Permutations and Combinations How many words can be formed by using the letters of the word ‘ORIENTAL’ so that A and E always occupy the odd places? Step II: After A and E are fixed, there will be 6 letters left and 6 boxes for them. Hence, from (i) and (ii), the total number of words formed = 12 x 720 = 8640.

How many words have 3 vowels that are always together?

Now, bunch up the 3 vowels to be considered as one letter so that there are 6 letters (l,g,h,t,r & aue) whichand can be arranged in 6! = 720 ways and for each such arrangement the 3 vowels can be arranged among themselves in 3! = 6 ways, so that the number of words where vowels are always together will be 720 ∗ 6 = 4320.
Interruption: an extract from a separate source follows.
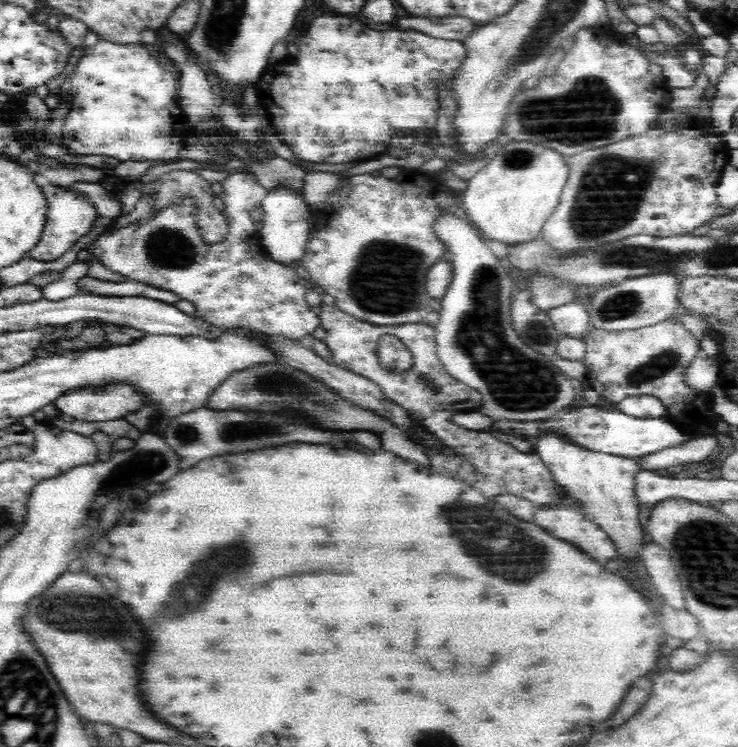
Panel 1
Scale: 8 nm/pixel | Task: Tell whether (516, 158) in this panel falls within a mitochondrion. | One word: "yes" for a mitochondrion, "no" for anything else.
yes

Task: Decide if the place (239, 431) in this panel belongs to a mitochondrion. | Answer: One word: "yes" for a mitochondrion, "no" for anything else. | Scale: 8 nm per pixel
yes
How many words can be formed from a bundle of vowels?

(i) Now, all the vowels should come together, so consider the bundle of vowels as one letter, then total letters will be 6. So, the number of words formed by these letters will be 6!

How many 8 letter words can be formed with 8 letters?

There are 8 letters in the word laughter of which there are 3 vowels (a,u & e). Total number of words that can be formed with 8 letters is 8! = 40320.

What is the number of letters in the word mathematics?

The word ‘MATHEMATICS’ has 11 letters. It has the vowels ‘A’,’E’,’A’,’I’ in it and these 4 vowels must always come together. Hence these 4 vowels can be grouped and considered as a single letter. That is, MTHMTCS (AEAI). Hence we can assume total letters as 8.